Dolle also said he wanted to lower property taxes, but that he could not “guarantee” he would not vote to raise them since the county might suffer some type of “disaster” and because the state will force unfunded mandates on the county.
The other candidate in precinct one, Gladewater Mirror publisher Jim Bardwell, said he had been “a watchdog for the people” during his 40 years in the newspaper business. Bardwell, who also owns newspapers in White Oak and Lindale, said he had covered politics those 40 years and that “this county needs economic development” since “bringing in more business will help keep our taxes down.”
As for roads, he said “everybody complains about” them and that he wanted to ask Road and Bridge Administrator Andy Jordan what he could do to help.

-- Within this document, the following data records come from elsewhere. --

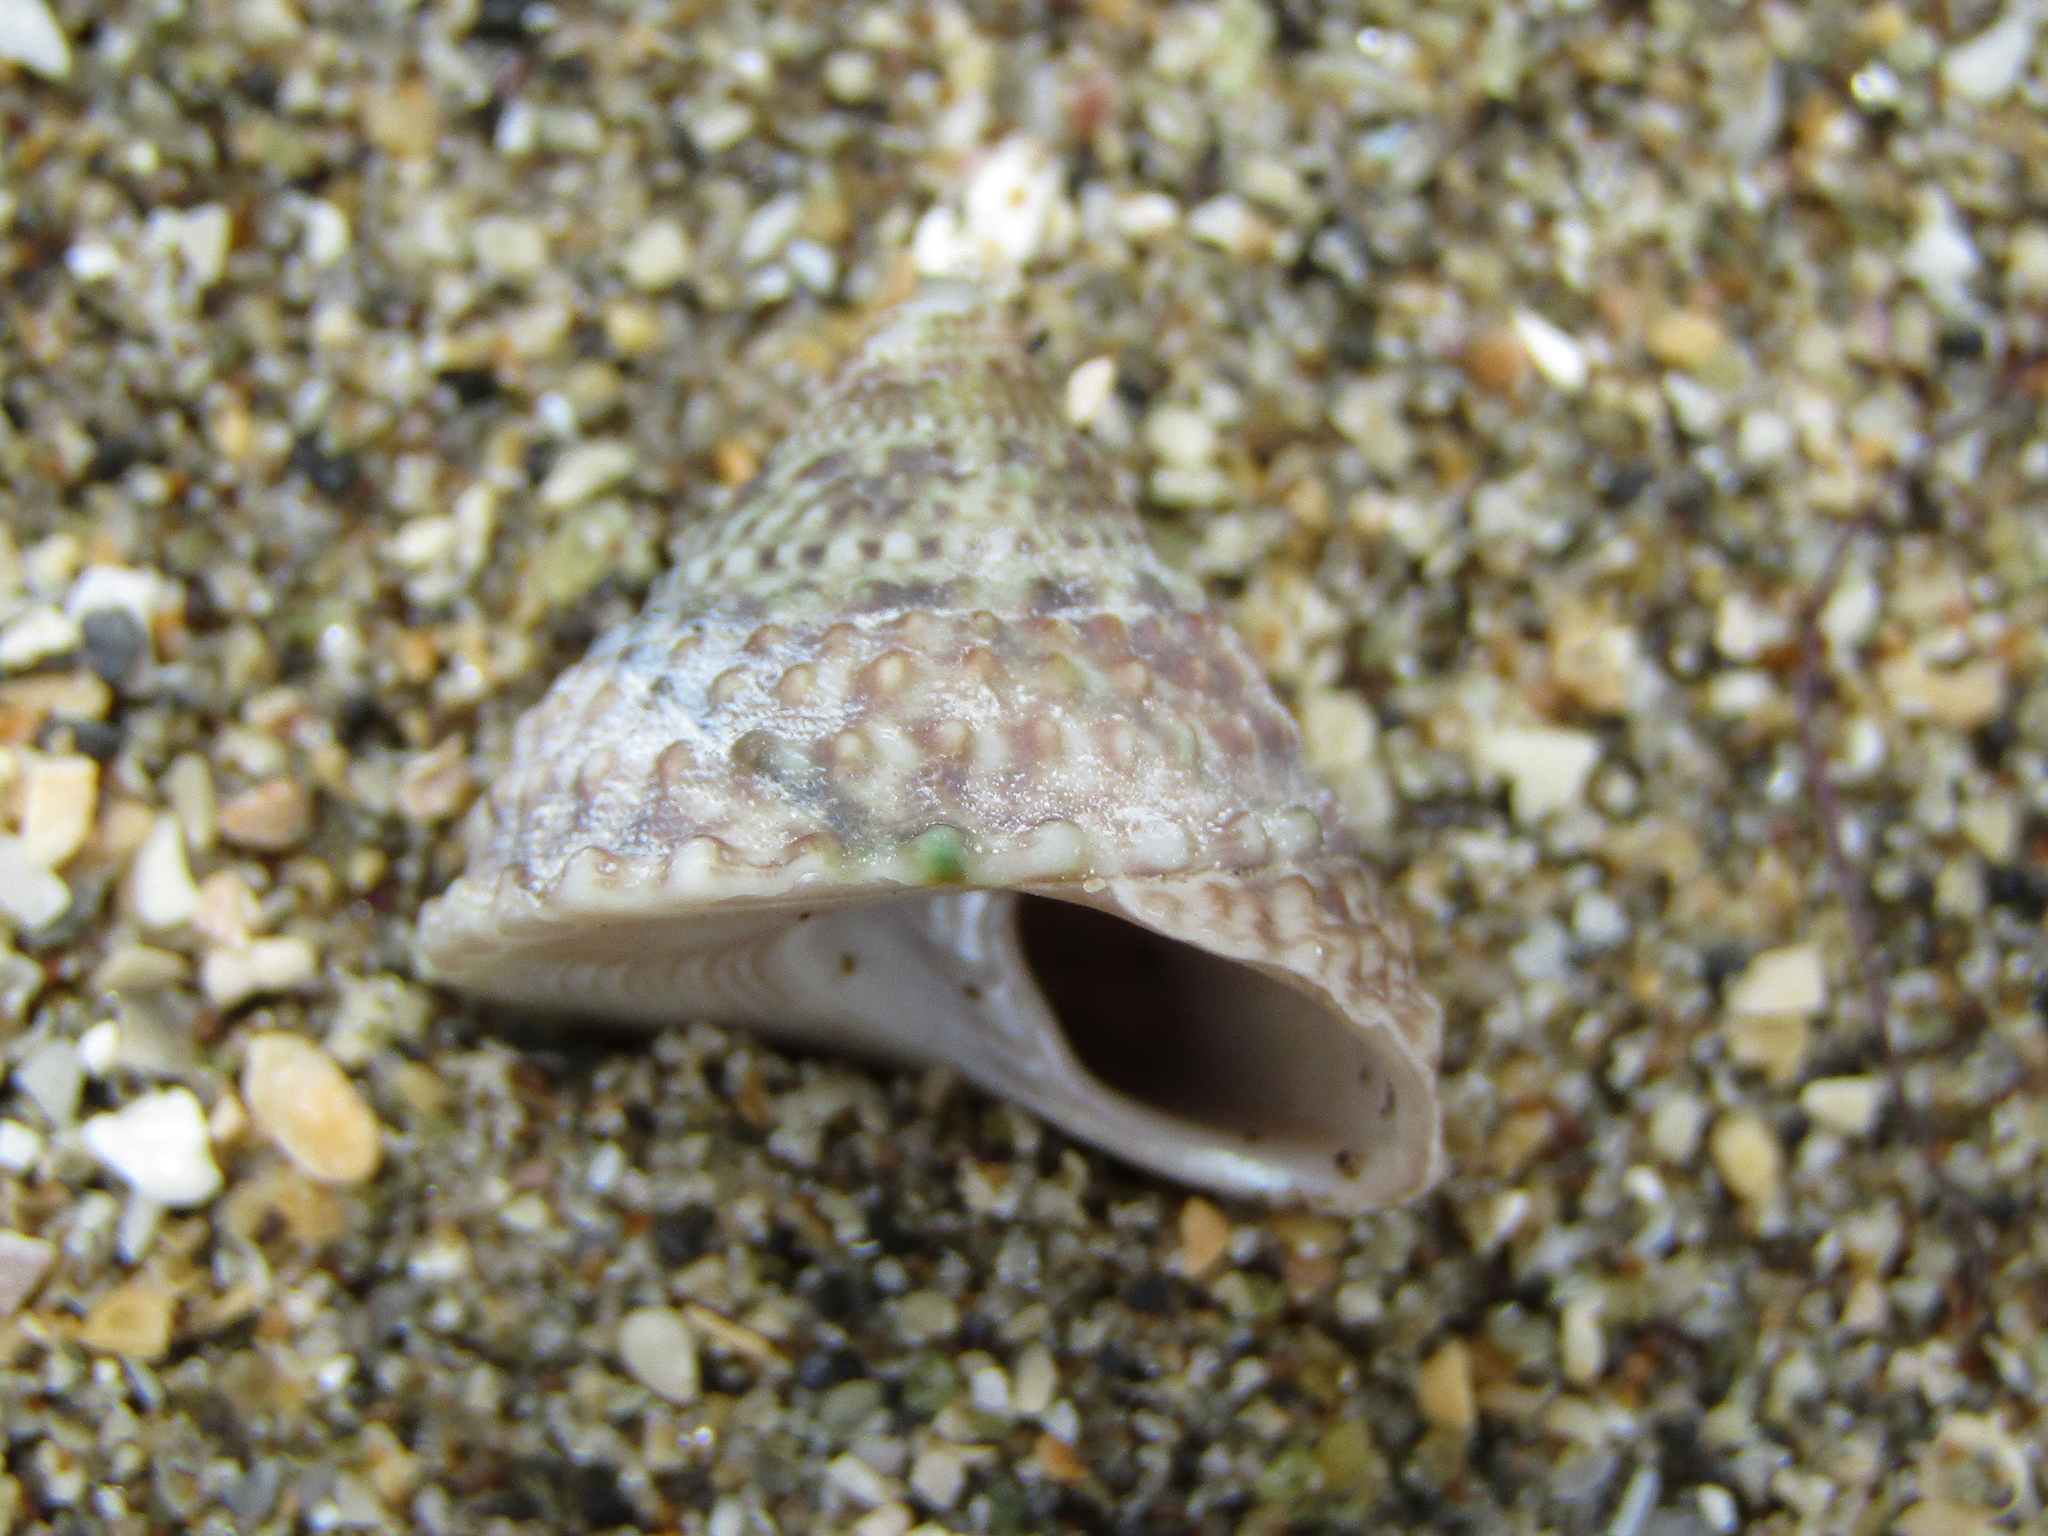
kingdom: Animalia
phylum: Mollusca
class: Gastropoda
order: Trochida
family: Trochidae
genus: Coelotrochus
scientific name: Coelotrochus viridis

One of the candidates in precinct three, Daphne Grimes, cited her background as a certified public accountant and pledged to “be financially responsible to you.”
She said the county might want to look at returning control of roads and bridges to commissioners (a move which would require voter approval).
One of her opponents, private investor Robert Green, cited his past as a builder and supervisor of $1 million projects and said he believed there was a “consensus” that roads were the county’s number one problem.
“We lack funding” for them, so the county must build on its tax base by bringing in new companies as “money cures all ills,” Green said. “I’m not for raising taxes,” he added.
Another candidate in that race, Richard Smith, said his background is in sales and management in the heavy equipment business and that he has managed staffs.
He said the county must “try to maintain the roads that we have” and that he wanted to establish a maintenance plan for them, if one does not already exist. As for taxes, he said he did not want to raise them and that he would “use every available resource” to at least retain the current tax rate without increasing it.
Yet another candidate in precinct three, Kent Abernathy, noted he stepped away from day-to-day operations of McKaig Chevrolet Buick in Aprl 2017, but is still a consultant for them and pledged to “give you 100 percent of my time” as commissioner.
He said he favored the commissioners court holding a workshop with Jordan and determining “Are we fixing the roads that need to be fixed first?” Abernathy also praised the 2-cent tax increase the current court approved last year, but said “I’m not for raising taxes unless it is absolutely necessary.”
The other candidate in precinct three, Michael Ashley, said he had spent 40 years working for TXU and pledged to be “diligent” with taxpayers’ money.
Ashley said the problem with county roads is that overloaded log and dump trucks are damaging them. He suggested trying to get those who own such vehicles to pay for some of the repairs. He also said he had never voted for a tax increase, but that he might support one.